Selected excerpt
Caregivers May Overestimate Symptom Severity for Kids With Cancer

By Lisa Rapaport

August 25, 2020

(Reuters Health) - Parents and caregivers of children undergoing cancer treatment may overestimate the severity of patients' symptoms and underestimate how well kids are able to get around despite their diagnosis, a new study suggests.

Researchers examined data on symptoms experienced by 482 newly diagnosed childhood cancer patients before treatment initiation and again afterward, based on responses from children and their adult caregivers on the Patient-Reported Outcomes Measurement Information System (PROMIS) for health-related quality of life (HRQOL).

When researchers looked at intraclass agreement between child self-reported symptoms and caregiver-reported symptoms, they found moderate agreement for mobility (0.57, 95% CI 0.50-0.63) but poor agreement for symptoms like fatigue (0.32, 95% CI 0.24-0.41) and psychological stress (0.42, 95% CI 0.34-0.50).

"These findings argue for inclusion of the child's voice whenever possible, because they suggest that children are the best reporters on their own experiences," said lead study author Dr. Jennifer Mack, of Harvard Medical School, Dana-Farber Cancer Institute and Boston Children's Hospital.

"This applies to clinical care, when clinicians talk with children and parents about how the child is feeling, and research, when symptom experiences are tracked as part of clinical trials and other aspects of research," Dr. Mack said by email.

After treatment initiation, caregivers reported mobility scores for children that were 6.00 points lower than the child's self-reported mobility scores (95% CI, -7.45 to -4.51), with greater than 3.00 points considered a meaningful difference.

Caregivers overestimated symptoms, compared with what children self-reported, by a range starting as low as 5.79 points for psychological stress and as high as 13.69 points for fatigue.

When caregivers reported their own symptoms - such as fatigue - that negatively impacted caregivers' health-related quality of life, they also tended to report worse symptoms for their children, the study also found.

"Like the child, they are anxious, worried, sad, tired, not sleeping well, and likely many other things," said senior study author Bryce Reeve, of the Duke University School of Medicine and the Duke Cancer Institute in Durham, North Carolina.

Material provided
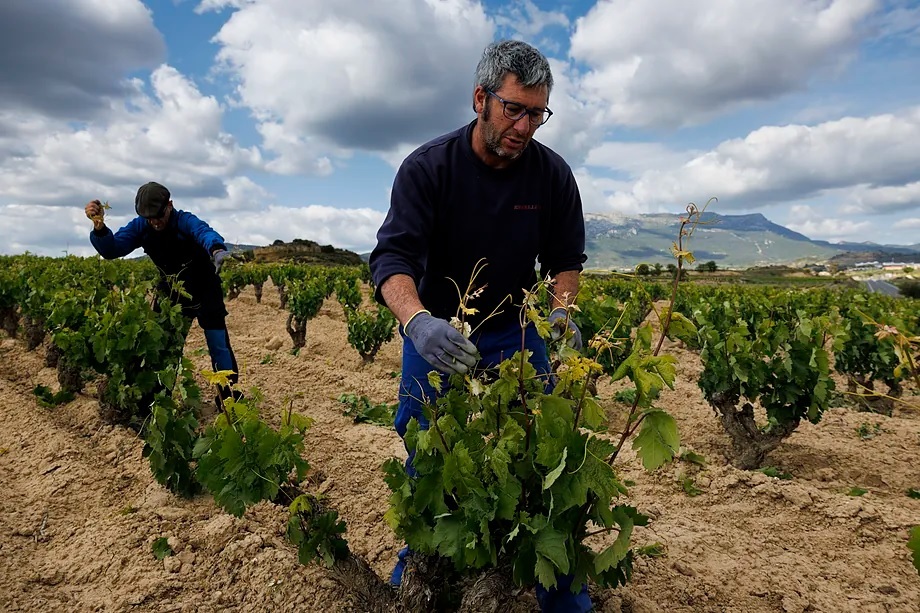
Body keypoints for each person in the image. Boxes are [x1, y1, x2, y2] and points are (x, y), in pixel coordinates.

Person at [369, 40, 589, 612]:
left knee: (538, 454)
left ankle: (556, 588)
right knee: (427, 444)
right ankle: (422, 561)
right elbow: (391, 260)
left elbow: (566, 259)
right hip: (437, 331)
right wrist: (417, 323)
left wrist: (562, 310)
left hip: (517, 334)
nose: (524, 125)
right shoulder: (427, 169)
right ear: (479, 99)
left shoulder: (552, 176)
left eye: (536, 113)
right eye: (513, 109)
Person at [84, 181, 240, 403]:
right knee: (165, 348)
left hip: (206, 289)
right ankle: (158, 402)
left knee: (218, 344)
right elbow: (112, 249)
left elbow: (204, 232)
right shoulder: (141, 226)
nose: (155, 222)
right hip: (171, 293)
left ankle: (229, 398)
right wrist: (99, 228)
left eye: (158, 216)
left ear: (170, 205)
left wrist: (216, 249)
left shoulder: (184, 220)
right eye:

Requirement 1
According to the article on caregivers and childhood cancer symptoms, how many newly diagnosed patients did the researchers examine data on?
Requirement 2
From the article on caregivers and childhood cancer symptoms, pull out word for word the part that opens with the words containing "(Reuters Health) - Parents" and closes with "new study suggests.".

Output 1
482

Output 2
(Reuters Health) - Parents and caregivers of children undergoing cancer treatment may overestimate the severity of patients' symptoms and underestimate how well kids are able to get around despite their diagnosis, a new study suggests.